**WORK TASK**
Search each line below for the word "xnorout" and list those that contain it.

**RECORD EXCERPTS**

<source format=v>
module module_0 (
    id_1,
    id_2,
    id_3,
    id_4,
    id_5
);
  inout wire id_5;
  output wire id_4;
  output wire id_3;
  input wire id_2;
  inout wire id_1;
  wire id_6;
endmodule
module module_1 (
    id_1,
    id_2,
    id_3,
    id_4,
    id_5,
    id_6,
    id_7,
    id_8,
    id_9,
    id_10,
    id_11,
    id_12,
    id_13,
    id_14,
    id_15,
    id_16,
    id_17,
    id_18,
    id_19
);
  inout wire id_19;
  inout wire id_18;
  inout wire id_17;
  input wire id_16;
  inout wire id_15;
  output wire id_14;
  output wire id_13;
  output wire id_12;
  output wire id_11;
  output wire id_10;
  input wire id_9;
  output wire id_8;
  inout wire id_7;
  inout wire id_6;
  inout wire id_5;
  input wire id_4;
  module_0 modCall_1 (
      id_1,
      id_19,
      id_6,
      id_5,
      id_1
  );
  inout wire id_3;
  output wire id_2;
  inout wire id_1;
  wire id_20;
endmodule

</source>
...
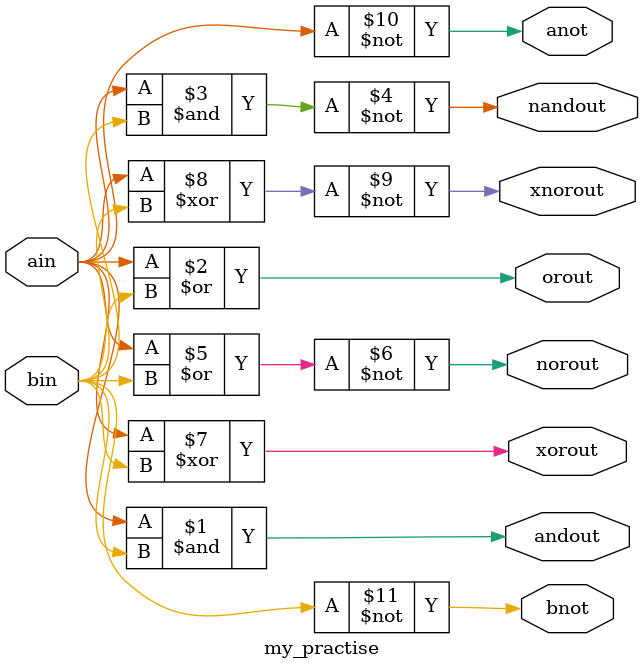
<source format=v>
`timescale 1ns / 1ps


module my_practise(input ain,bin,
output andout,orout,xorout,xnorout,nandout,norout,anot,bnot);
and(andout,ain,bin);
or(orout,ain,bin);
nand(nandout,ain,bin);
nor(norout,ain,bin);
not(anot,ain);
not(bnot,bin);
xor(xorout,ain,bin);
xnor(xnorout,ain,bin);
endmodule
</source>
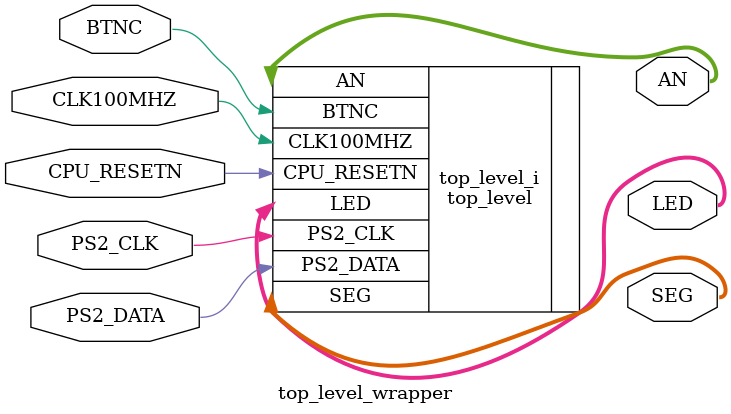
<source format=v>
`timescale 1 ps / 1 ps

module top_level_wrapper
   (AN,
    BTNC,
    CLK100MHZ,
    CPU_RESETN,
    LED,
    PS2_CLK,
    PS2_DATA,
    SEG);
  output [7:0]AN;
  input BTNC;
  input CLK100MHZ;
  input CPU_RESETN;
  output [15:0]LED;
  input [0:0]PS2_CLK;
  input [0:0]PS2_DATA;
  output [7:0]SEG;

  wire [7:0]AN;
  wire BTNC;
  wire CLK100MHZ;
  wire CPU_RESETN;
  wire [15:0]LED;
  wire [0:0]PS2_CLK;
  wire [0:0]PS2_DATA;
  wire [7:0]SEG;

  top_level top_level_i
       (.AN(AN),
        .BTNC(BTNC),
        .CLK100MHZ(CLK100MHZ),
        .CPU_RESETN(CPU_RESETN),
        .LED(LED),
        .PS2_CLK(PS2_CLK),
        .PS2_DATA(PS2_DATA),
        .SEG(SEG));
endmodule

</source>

**RESULT OF THE EXERCISE**
output andout,orout,xorout,xnorout,nandout,norout,anot,bnot);
xnor(xnorout,ain,bin);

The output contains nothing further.